Tout le monde sait que William Blake était à la fois peintre et poète.
On pourrait penser que puisqu'il s'est tant donné la peine d'illustrer sa poésie, ou d'employer sa parole, de l'illuminer, et que ses dessins sont si brillants et parfois si puissants, les mots ne peuvent être appréciés correctement sans les images.
Je ne suis pas d'accord. Certains de ses dessins sont majestueux dans leur puissance et leur autorité, exquis dans leurs détails, tendres, impressionnants, profondément originaux : tout cela est vrai.
Néanmoins, mots et images sont des choses différentes. Nous pouvons mémoriser les paroles de Tyger et les reproduire sans perte chaque fois que nous le récitons, car les mots vivent dans nos bouches et nos oreilles ; on ne peut pas faire la même chose avec l'image qui va avec, car les images vivent différemment. La puissance de la plus grande poésie de Blake est indépendante des dessins qui l'entourent. Si les dessins avaient été magnifiques et la poésie banale, on n'en aurait jamais retenu un mot.
Mais ce n'est pas banal.
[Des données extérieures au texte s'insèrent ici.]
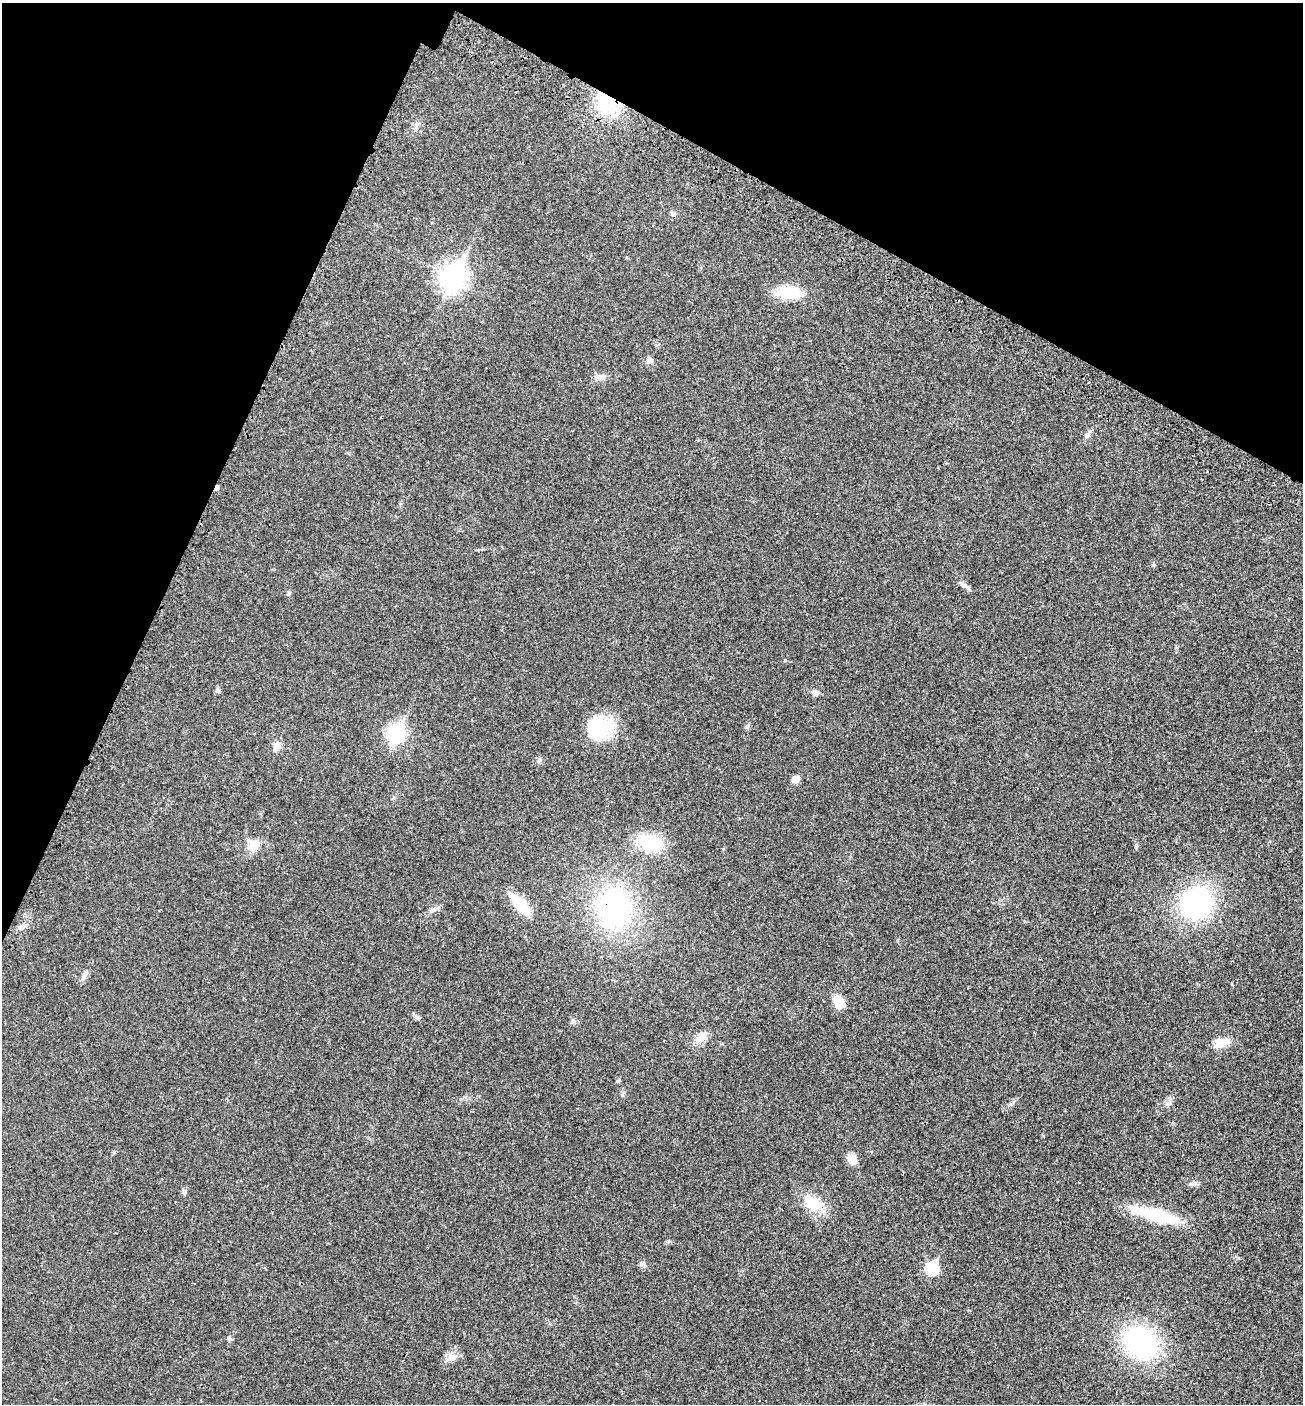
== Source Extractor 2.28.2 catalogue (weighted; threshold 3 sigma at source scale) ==
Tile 2 of 4 x 4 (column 2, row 1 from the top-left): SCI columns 1540-2840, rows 4315-5716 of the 5815 x 5821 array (HDU 1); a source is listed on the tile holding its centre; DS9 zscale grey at full resolution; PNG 1305 x 1406 px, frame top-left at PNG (2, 3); no overlay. Shown black and unused: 23% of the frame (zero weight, under 3 of 4 exposures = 8% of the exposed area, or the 3 px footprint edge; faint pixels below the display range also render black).
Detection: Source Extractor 2.28.2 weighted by HDU 2 'WHT'; one run over the whole footprint, this tile lists its part. Background 0.0234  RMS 0.0035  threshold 0.0157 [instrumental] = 3 sigma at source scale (4.5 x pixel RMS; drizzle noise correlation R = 1.50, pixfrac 1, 0.05/0.05 arcsec/px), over >= 5 px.
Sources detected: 40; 1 cosmic-ray / hot-pixel residue — not listed; the other 39 listed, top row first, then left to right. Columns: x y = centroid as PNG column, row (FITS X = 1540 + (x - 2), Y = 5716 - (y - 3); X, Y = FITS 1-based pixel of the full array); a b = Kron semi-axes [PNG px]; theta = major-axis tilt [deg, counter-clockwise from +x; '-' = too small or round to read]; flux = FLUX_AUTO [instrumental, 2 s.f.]
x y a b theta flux
609 102 18 14 -30 27
416 125 11 4 86 0.96
673 214 7 6 - 0.95
453 277 11 9 61 260
789 292 27 13 -2 12
650 360 10 4 22 0.71
601 377 13 8 6 2
964 586 21 4 -42 1.3
217 690 7 3 -71 0.52
815 692 9 6 -35 1.2
747 726 7 4 45 0.58
599 728 30 26 11 18
396 734 9 7 60 90
277 746 11 8 49 1.9
539 760 6 6 - 0.7
795 779 9 7 38 1.8
650 843 23 15 -20 18
254 845 14 11 41 4.5
1196 903 25 21 37 60
520 904 30 11 -50 10
433 909 14 5 30 1.3
614 909 32 25 87 73
84 975 17 5 67 1.4
838 1002 15 11 -58 5.3
416 1017 7 5 -45 0.71
573 1021 6 6 - 0.66
700 1037 17 12 36 3.5
1221 1043 20 10 16 4.7
618 1081 6 5 - 0.54
1168 1103 10 6 44 1.3
852 1159 9 8 - 4.5
1193 1184 12 5 -3 1.1
813 1204 25 15 -30 8.9
1156 1215 58 13 -16 19
642 1264 8 4 37 0.64
932 1268 7 6 - 28
229 1338 6 6 - 0.64
1140 1343 29 23 -36 60
452 1357 14 10 19 2.6
Overlapping masked pixels (flux is a lower limit): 2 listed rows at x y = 609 102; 614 909
Unlisted compact peaks at least as high as the median listed source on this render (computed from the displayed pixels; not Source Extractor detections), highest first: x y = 1136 845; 1153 565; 785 660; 1088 434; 622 1095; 184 1192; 289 593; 1010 1104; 723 849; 114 1152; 1238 1258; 669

Même un texte très ancien, comme 'How sweet I roam'd from field to field', soi-disant écrit avant que Blake ait quatorze ans, signifie un peu plus que 'Le soleil m'a donné envie de chanter' et même ce vers apparemment insipide et conventionnel a une obscurité morale et une complexité de pensée que nous reconnaissons comme véritablement de la main de Blake, aussi jeune qu'il ait été lorsqu'il l'a écrit :
'Il aime s'asseoir et m'entendre chanter,
Puis, rire, faire du sport et jouer avec moi ;
Puis étend mon aile d'or,
Et se moque de ma perte de liberté.'
L'oiseau qui parle dans ce poème déplore sa perte de liberté plus que toute autre chose, et la liberté est une passion de Blake.
La liberté de l'oiseau d'errer de champ en champ au soleil est mise en parallèle dans le grand passage d'Amérique qui s'ouvre ainsi:
'Le matin vient, la nuit se décompose, les gardiens quittent leurs postes…'
L'esclave attaché au moulin s'enfuit dans le champ , regarde vers le ciel et rit dans l'air lumineux, et cette idée est suggérée par la résurrection du Christ, et toutes deux conduisent à l'image du prisonnier enchaîné pendant des années et enfin libéré de son cachot ; et tout cela est célébré dans le cri joyeux :
'Car l'Empire n'est plus ! et maintenant le Lion et le Loup cesseront.'

Mais, comme toujours, ce qui fait que ça marche, c'est la langue, l'oreille de Blake était aussi bonne que son oeil. Dans le rythme battant on entend le marteau sur l'enclume alors que le créateur forge la bête de colère et sa symétrie effrayante.
Si je devais choisir entre les mots et les images, je garderais les mots.